Athens, Ga. – Paul Schroeder, professor and associate head of the department of geology at the University of Georgia, has been awarded the Marion L. and Chrystie M. Jackson Mid-Career Clay Scientist Award by the national Clay Minerals Society.
This award is made to recognize mid-career scientists for excellence in their contribution of new knowledge to clay minerals science through their original and scholarly research. The Clay Minerals Society is an international community of scientists who promote research in and disseminate information on clay science and technology. Its fields of inquiry are diverse and include, but are not limited to, mineralogy, geology, chemistry, materials science, engineering and soil science.

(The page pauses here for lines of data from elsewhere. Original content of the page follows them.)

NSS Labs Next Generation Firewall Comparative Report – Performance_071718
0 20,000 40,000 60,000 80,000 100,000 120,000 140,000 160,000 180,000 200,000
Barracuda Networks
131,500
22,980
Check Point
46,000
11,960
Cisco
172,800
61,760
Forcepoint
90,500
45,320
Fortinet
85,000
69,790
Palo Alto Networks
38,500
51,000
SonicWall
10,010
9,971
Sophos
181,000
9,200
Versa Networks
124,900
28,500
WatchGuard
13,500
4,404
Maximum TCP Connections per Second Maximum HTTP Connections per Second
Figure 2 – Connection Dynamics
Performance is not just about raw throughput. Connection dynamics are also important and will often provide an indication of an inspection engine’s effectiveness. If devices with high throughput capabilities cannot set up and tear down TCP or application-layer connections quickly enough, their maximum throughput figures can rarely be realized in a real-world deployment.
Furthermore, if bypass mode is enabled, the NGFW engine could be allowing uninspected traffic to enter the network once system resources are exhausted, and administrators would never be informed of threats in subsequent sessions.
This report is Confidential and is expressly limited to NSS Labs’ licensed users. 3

“I am honored because this society was created and is sustained by members with diverse backgrounds interested in nano-sized materials, long before the terms ‘multidisciplinary’ and ‘nano’ came into vogue,” said Schroeder. “Receiving this award is also a testament to the positive support I have had from the University of Georgia, my colleagues, students and family.”

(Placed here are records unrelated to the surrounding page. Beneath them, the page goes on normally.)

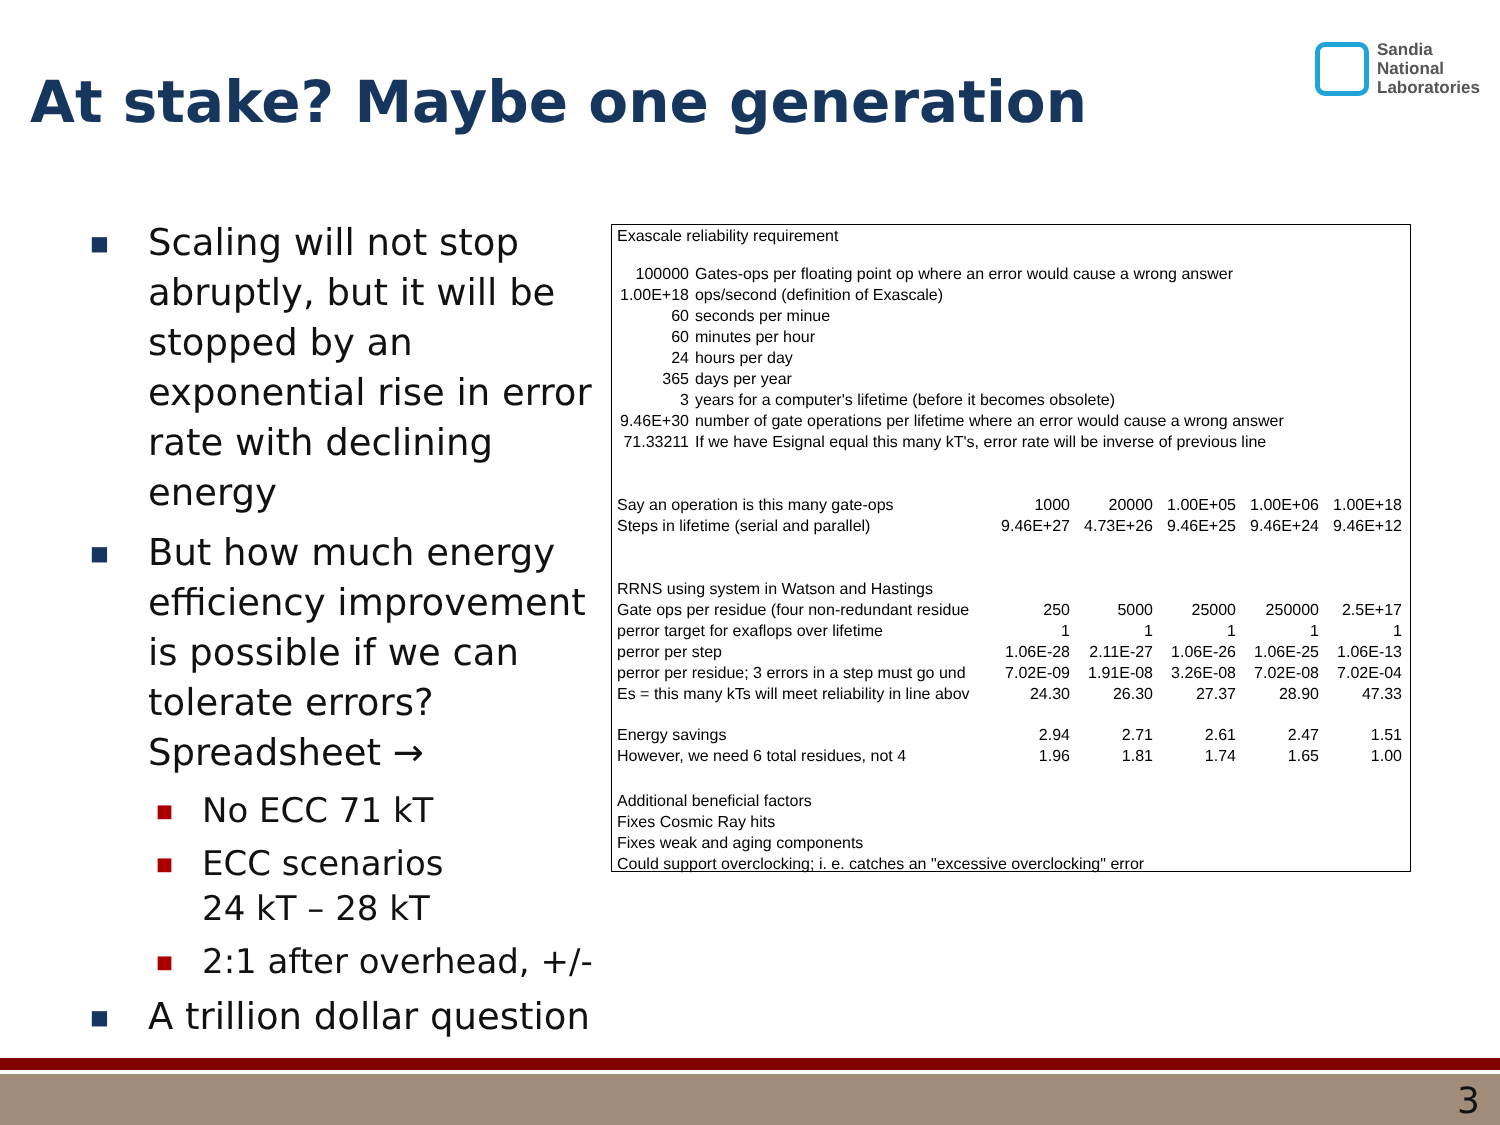At stake? Maybe one generation
Sandia
National
Laboratories
■ Scaling will not stop abruptly, but it will be stopped by an exponential rise in error rate with declining energy
■ But how much energy efficiency improvement is possible if we can tolerate errors? Spreadsheet →
■ No ECC 71 kT
■ ECC scenarios
24 kT – 28 kT
■ 2:1 after overhead, +/-
■ A trillion dollar question
Exascale reliability requirement
| 100000 | Gates-ops per floating point op where an error would cause a wrong answer |
| 1.00E+18 | ops/second (definition of Exascale) |
| 60 | seconds per minue |
| 60 | minutes per hour |
| 24 | hours per day |
| 365 | days per year |
| 3 | years for a computer's lifetime (before it becomes obsolete) |
| 9.46E+30 | number of gate operations per lifetime where an error would cause a wrong answer |
| 71.33211 | If we have Esignal equal this many kT's, error rate will be inverse of previous line |
| Say an operation is this many gate-ops | 1000 | 20000 | 1.00E+05 | 1.00E+06 | 1.00E+18 |
| Steps in lifetime (serial and parallel) | 9.46E+27 | 4.73E+26 | 9.46E+25 | 9.46E+24 | 9.46E+12 |
| RRNS using system in Watson and Hastings | | | | | |
| Gate ops per residue (four non-redundant residue | 250 | 5000 | 25000 | 250000 | 2.5E+17 |
| perror target for exaflops over lifetime | 1 | 1 | 1 | 1 | 1 |
| perror per step | 1.06E-28 | 2.11E-27 | 1.06E-26 | 1.06E-25 | 1.06E-13 |
| perror per residue; 3 errors in a step must go und | 7.02E-09 | 1.91E-08 | 3.26E-08 | 7.02E-08 | 7.02E-04 |
| Es = this many kTs will meet reliability in line abov | 24.30 | 26.30 | 27.37 | 28.90 | 47.33 |
| Energy savings | 2.94 | 2.71 | 2.61 | 2.47 | 1.51 |
| However, we need 6 total residues, not 4 | 1.96 | 1.81 | 1.74 | 1.65 | 1.00 |
Additional beneficial factors
Fixes Cosmic Ray hits
Fixes weak and aging components
Could support overclocking; i. e. catches an "excessive overclocking" error
3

The award will be presented to Schroeder at the Clay Minerals Society meeting in Santa Fe June 4-6. Schroeder will be awarded an honorarium of $1,000 and a travel stipend of $500.

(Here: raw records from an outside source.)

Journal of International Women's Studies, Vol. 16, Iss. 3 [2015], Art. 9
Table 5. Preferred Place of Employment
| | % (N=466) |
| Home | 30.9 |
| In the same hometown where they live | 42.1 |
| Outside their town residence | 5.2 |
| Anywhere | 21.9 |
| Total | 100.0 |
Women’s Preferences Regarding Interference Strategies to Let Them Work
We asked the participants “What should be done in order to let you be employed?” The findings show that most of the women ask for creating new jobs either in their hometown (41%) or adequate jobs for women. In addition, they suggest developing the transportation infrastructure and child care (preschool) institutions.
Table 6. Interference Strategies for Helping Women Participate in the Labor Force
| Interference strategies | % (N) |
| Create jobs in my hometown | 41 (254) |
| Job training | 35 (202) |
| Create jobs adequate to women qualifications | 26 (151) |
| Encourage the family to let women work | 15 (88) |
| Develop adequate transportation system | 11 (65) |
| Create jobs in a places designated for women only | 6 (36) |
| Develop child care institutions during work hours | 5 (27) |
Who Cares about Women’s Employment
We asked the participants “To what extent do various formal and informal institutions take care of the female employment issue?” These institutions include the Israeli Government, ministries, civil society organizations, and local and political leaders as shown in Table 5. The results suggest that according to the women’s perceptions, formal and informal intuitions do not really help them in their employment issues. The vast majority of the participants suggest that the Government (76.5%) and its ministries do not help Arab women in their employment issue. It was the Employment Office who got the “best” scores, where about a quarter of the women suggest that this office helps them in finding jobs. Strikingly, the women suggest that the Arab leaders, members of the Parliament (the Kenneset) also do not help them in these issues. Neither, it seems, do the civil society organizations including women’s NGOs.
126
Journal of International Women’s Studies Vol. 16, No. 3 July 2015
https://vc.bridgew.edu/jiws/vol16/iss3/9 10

Schroeder’s research centers around the detailed crystal-chemical characterization of minerals associated with hydrothermal, weathering and sedimentary environments. He is especially interested in how these minerals help explain geochemical conditions throughout earth history and serve as indicators of environmental change. Clay minerals are the most common and reactive solid components in the Earth’s surface.
Schroeder received his bachelor’s degree, cum laude, from New England College in 1978 and his master’s in marine science from the University of South Florida in 1981. He earned his doctoral degree in geology from Yale University in 1992. He has been at the University of Georgia since 1991.
In addition to his research, Schroeder teaches both undergraduate and graduate classes in such topics as “Earth materials,” “Earth processes and environments” and “Clay mineralogy and geochemistry.” He also teaches a first-year seminar called “White Gold: Georgia’s Billion-Dollar Kaolin Industry.”